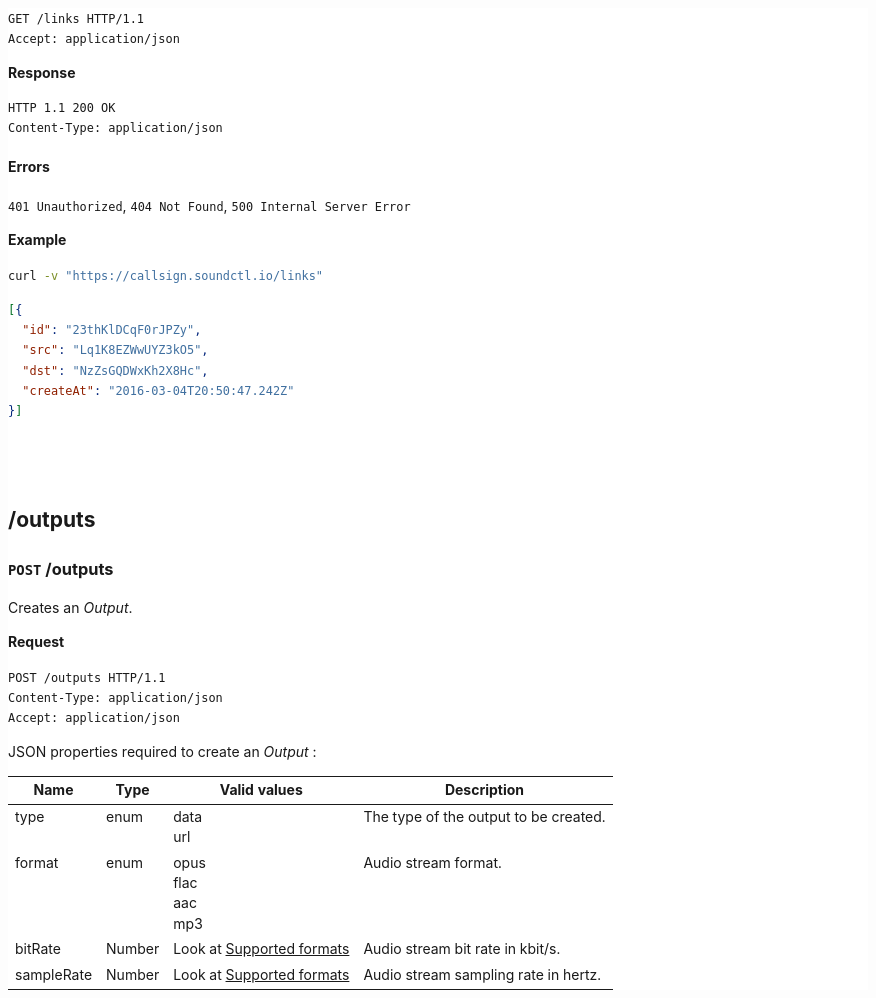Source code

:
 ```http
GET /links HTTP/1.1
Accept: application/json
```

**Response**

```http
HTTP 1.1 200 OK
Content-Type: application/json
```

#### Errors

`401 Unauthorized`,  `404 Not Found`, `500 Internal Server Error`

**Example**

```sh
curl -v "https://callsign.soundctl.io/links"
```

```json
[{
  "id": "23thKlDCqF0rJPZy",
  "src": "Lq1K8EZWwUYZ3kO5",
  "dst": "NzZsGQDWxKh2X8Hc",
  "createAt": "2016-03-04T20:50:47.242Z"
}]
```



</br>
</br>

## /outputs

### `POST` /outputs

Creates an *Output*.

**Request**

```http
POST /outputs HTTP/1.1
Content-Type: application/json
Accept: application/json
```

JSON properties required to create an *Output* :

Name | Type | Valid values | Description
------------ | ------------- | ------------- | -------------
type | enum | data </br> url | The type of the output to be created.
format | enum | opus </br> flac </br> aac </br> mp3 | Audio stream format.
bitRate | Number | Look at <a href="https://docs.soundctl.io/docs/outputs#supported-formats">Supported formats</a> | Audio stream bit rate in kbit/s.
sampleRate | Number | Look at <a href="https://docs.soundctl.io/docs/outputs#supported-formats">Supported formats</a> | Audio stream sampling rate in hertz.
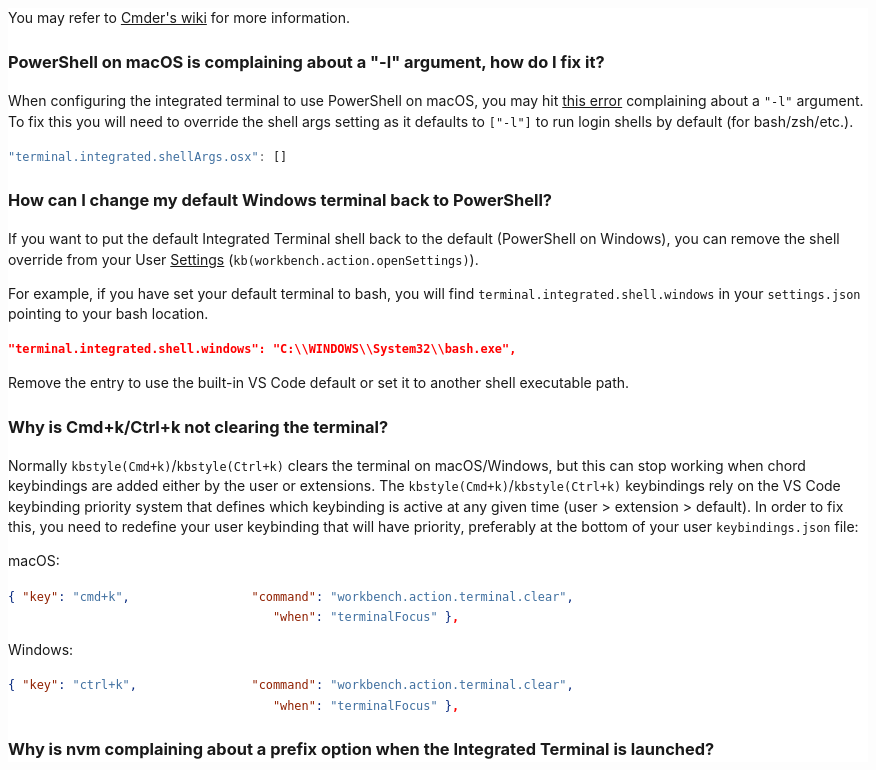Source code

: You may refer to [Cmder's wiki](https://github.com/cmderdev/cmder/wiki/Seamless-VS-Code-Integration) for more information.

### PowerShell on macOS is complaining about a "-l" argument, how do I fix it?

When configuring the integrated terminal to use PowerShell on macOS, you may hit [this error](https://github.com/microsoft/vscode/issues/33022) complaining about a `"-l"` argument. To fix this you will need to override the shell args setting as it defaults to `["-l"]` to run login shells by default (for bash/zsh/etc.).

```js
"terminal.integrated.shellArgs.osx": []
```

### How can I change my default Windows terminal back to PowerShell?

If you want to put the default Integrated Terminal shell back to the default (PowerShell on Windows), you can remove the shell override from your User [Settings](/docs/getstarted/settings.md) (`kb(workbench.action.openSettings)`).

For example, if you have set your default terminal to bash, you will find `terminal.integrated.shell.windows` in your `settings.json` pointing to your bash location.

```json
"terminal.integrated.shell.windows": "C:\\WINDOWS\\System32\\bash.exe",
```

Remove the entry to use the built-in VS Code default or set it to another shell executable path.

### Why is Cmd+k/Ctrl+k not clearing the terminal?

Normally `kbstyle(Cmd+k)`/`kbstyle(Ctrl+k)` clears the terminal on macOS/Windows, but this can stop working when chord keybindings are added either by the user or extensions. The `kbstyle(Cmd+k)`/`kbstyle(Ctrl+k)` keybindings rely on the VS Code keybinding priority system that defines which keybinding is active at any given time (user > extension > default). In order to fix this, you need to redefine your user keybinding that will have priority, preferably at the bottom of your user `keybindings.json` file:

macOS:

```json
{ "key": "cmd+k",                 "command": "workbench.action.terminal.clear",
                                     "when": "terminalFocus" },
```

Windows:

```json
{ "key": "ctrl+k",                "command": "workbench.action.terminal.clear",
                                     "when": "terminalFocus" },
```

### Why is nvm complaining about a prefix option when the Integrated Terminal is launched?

☆ ☆ ☆ ☆ ☆ ☆ ☆

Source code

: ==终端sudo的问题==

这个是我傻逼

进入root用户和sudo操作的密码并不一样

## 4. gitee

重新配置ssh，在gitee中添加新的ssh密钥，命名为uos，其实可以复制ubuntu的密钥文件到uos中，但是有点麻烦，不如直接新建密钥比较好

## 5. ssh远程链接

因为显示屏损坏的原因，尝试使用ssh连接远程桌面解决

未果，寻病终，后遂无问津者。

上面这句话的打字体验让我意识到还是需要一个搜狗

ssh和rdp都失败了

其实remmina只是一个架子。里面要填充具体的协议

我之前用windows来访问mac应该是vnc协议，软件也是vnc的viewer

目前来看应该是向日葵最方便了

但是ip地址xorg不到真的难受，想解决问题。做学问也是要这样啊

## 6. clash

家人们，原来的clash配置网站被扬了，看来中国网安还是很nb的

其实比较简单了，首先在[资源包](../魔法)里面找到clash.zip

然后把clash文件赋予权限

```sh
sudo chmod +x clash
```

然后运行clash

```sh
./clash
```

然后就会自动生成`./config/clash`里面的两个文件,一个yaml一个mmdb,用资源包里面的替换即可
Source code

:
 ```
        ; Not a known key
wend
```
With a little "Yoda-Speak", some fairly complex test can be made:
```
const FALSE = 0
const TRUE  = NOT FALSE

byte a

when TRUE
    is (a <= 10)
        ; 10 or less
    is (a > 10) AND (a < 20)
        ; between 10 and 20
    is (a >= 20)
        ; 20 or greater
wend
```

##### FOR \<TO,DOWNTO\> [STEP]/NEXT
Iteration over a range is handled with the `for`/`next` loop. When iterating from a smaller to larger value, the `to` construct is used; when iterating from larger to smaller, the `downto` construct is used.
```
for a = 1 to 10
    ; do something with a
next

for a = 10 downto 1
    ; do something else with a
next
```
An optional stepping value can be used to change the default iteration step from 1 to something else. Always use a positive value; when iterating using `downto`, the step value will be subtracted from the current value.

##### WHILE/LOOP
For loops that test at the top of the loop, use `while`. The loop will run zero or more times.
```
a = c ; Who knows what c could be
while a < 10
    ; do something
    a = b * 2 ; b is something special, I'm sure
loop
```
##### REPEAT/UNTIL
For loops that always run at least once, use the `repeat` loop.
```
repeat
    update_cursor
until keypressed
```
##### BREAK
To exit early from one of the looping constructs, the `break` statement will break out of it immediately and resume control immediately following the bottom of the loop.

☆ ☆ ☆ ☆ ☆ ☆ ☆

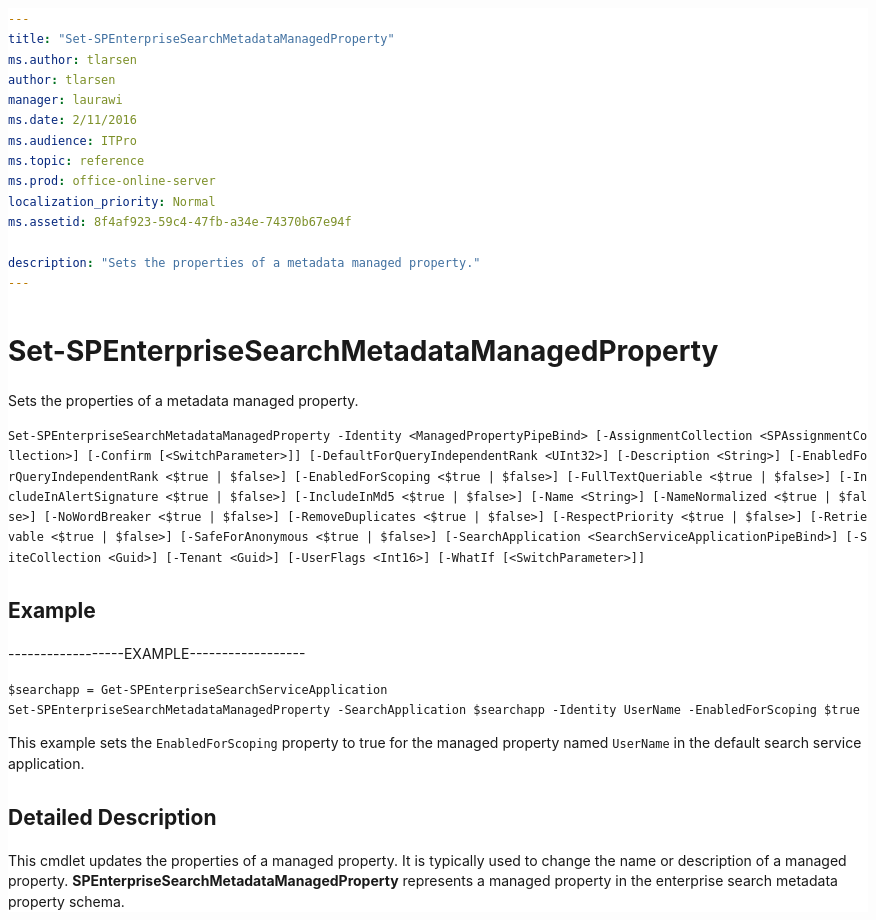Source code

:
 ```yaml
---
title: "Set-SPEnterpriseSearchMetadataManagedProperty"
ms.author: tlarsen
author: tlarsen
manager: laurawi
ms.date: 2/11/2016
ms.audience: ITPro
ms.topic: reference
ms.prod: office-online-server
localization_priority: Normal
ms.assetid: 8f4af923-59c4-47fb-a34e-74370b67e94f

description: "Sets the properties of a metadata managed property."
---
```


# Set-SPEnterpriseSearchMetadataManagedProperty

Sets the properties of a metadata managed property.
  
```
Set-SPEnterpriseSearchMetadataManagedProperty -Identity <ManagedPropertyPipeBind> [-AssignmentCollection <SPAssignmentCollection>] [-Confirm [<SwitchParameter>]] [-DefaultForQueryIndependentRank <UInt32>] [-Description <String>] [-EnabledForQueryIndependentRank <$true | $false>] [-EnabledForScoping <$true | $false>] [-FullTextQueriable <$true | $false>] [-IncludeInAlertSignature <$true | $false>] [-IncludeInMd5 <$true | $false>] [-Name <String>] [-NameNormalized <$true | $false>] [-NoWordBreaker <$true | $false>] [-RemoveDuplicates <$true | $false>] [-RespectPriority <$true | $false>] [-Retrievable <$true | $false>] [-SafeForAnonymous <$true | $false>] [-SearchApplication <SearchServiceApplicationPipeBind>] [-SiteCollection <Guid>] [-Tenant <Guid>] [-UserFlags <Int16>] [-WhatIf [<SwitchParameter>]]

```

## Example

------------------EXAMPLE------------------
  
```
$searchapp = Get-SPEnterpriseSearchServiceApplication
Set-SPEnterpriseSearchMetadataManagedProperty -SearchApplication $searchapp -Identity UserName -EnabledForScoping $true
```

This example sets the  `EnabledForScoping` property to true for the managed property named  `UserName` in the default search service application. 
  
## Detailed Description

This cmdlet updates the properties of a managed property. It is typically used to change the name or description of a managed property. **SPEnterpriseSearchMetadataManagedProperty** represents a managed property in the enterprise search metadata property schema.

☆ ☆ ☆ ☆ ☆ ☆ ☆

**WHAT IS EXPECTED**
Go through the entries above, and wherever a line holds the word "action", copy that line.

**TASK RESPONSE**
If you want to put the default Integrated Terminal shell back to the default (PowerShell on Windows), you can remove the shell override from your User [Settings](/docs/getstarted/settings.md) (`kb(workbench.action.openSettings)`).
{ "key": "cmd+k",                 "command": "workbench.action.terminal.clear",
{ "key": "ctrl+k",                "command": "workbench.action.terminal.clear",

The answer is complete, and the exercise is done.